--- AIM OF THE TASK ---
In the court opinion on the Texaco defendants' claims below:
(a) What happens to the Texaco defendants' first cause of action under the RCRA?
(b) Which statute does Shell cite in arguing that it cannot be held liable to Texaco for remediation costs?
(c) Who has indemnified Cohen?
---- PASSAGE SHOWN
Here, the Texaco defendants are unable to establish that they satisfy the third requirement needed to bring an RCRA claim. Specifically, they are unable to demonstrate that a favorable decision on their RCRA claim would address their injury. There is no remedy of contribution under RCRA, and thus no possible redress of the injury the Texaco defendants are seeking to rectify through their first cause of action. See Solvent Chemical Company, ICC Industries, Inc. v. E.I.DuPont De Nemours Company, 242 F. Supp. 2d 196, 217-218 (W.D.N.Y. 2002) (plaintiffs had standing to bring RCRA claim where they established that the court was able to award the relief requested, namely an order preventing the mitigation of hazardous chemical to or near plaintiffs' property). Therefore, the Texaco defendants' first cause of action under the RCRA is dismissed with prejudice against each third-party defendant.

B. Texaco Defendants' Navigation Law Contribution Claim

In their second cause of action, the Texaco defendants allege that the third-party defendants are strictly liable pursuant to the New York Navigation Law to indemnify or make contribution to Texaco for all costs associated with the environmental investigation and remediation of the Site because they — and not the Texaco defendants — caused the discharge that contaminated the Site. In opposition to Texaco's motion, third-party defendant Shell contends that pursuant to New York General Obligations Law § 15-108(b), (which provides in general that a settling tortfeaser who has in good faith obtained a release from an injured party may not be held liable for contribution to any other person), Shell cannot be held liable to Texaco for remediation costs because Shell has already settled claims for remediation costs with the plaintiffs, and has been indemnified by the plaintiffs for any and all claims related to the contamination and remediation of the Site. Similarly, third-party defendant Cohen contends that he may not be held liable to Texaco because he has been indemnified by FCA for any and all claims arising out of the contamination and remediation of the Site. While Texaco acknowledges the existence of the releases, it contends that pursuant to Section 176(8) of the New York Navigation Law, the releases are ineffective against Texaco because under that law a party responsible for remediation costs cannot assert a release as a defense to a claim for contribution. Section 176(8) of the New York Navigation law provides that: "[n]otwithstanding any other provision of law to the contrary, including but not limited to section 15-108 of the general obligations law, every person providing cleanup, removal of discharge of petroleum or relocation of persons pursuant to this section shall be entitled to contribution from any other responsible party." N.Y. Nav. Law § 176(8) (McKinney 2004).
--------
---- DATASET EXTRACT
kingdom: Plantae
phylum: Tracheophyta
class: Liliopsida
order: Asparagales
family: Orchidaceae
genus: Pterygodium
--------
--- ANSWER TO THE PROBLEM ---
(a) It is dismissed with prejudice against each third-party defendant.
(b) New York General Obligations Law § 15-108(b).
(c) FCA.